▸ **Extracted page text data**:
========================================================================
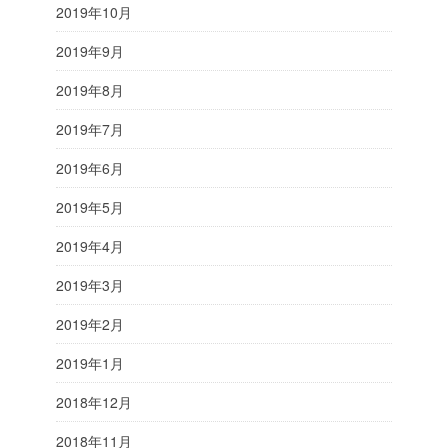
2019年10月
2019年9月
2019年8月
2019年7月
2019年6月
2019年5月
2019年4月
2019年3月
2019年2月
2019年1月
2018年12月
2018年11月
========================================================================
▸ **Activity**: Copy the data word for word. Pictures do not go in the copy.

▸ **Response area**:
2019年10月
2019年9月
2019年8月
2019年7月
2019年6月
2019年5月
2019年4月
2019年3月
2019年2月
2019年1月
2018年12月
2018年11月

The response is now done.